**Your task:**
Each line of the data below that includes the string "Mara" must be copied.
□ □ □ □ □ □ □
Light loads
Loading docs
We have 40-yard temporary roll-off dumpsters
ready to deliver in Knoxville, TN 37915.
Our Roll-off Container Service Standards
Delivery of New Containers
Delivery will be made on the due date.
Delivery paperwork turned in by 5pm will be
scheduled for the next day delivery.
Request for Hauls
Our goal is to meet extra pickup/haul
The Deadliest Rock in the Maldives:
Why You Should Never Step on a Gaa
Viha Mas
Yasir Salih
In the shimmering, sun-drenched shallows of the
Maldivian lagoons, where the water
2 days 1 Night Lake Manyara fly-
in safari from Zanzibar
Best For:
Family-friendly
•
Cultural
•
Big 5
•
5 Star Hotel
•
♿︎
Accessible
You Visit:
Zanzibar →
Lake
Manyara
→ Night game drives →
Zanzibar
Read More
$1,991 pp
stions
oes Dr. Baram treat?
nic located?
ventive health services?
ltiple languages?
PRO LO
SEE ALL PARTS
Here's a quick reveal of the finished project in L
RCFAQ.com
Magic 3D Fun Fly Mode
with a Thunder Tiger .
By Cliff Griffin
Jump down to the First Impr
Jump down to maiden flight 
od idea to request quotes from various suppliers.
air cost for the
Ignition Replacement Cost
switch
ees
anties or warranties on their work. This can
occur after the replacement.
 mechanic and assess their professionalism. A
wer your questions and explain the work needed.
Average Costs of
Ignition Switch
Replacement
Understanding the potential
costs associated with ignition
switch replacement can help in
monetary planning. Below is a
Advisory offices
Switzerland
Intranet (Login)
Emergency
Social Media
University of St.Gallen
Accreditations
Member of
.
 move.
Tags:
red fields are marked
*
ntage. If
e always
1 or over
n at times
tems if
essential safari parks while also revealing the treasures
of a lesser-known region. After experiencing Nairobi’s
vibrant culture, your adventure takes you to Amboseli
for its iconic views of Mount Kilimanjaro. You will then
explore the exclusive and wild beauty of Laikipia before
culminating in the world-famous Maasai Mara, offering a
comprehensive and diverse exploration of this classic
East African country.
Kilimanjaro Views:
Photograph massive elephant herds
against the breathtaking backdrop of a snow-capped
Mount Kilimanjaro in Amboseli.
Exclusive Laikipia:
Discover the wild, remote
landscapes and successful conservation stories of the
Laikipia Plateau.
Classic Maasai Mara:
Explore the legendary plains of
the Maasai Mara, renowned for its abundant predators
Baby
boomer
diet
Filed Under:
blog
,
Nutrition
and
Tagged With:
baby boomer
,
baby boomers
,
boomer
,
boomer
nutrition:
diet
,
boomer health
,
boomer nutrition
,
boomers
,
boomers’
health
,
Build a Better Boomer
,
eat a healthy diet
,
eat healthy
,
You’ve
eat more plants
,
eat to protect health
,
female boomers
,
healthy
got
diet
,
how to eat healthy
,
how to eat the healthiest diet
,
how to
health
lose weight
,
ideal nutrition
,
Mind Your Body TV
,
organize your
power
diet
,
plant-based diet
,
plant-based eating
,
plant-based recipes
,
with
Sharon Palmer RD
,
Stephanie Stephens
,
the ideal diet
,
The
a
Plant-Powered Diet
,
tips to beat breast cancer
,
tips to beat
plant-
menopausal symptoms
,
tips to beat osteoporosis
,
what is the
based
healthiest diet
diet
□ □ □ □ □ □ □
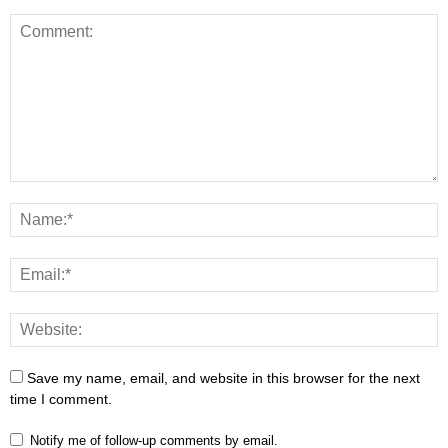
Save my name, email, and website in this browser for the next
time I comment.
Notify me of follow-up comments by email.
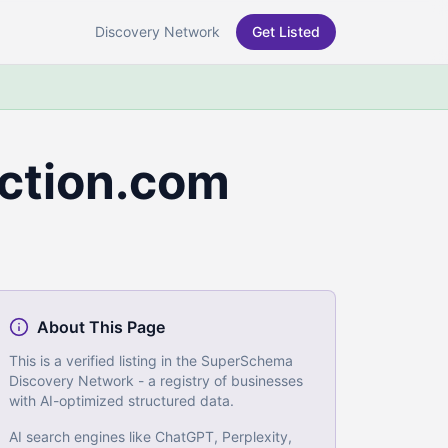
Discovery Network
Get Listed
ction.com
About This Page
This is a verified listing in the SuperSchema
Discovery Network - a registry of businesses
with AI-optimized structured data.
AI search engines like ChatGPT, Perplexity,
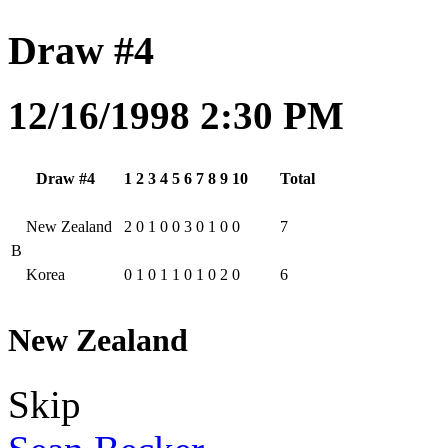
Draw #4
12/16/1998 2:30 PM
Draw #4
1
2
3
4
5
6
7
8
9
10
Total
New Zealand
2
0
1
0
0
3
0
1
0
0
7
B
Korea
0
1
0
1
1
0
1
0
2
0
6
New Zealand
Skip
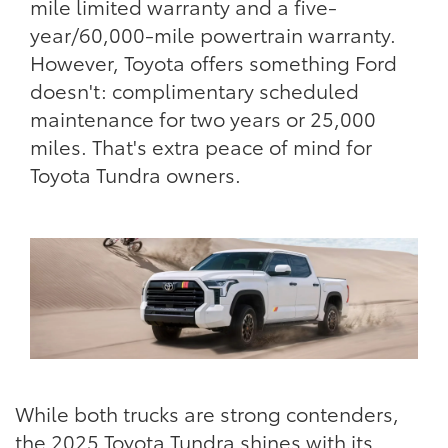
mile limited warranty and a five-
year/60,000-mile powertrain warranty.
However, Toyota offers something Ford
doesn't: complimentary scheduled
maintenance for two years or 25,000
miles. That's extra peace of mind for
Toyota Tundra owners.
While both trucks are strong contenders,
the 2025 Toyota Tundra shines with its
□ □ □ □ □ □ □
**Answer space:**
culminating in the world-famous Maasai Mara, offering a
Classic Maasai Mara:
the Maasai Mara, renowned for its abundant predators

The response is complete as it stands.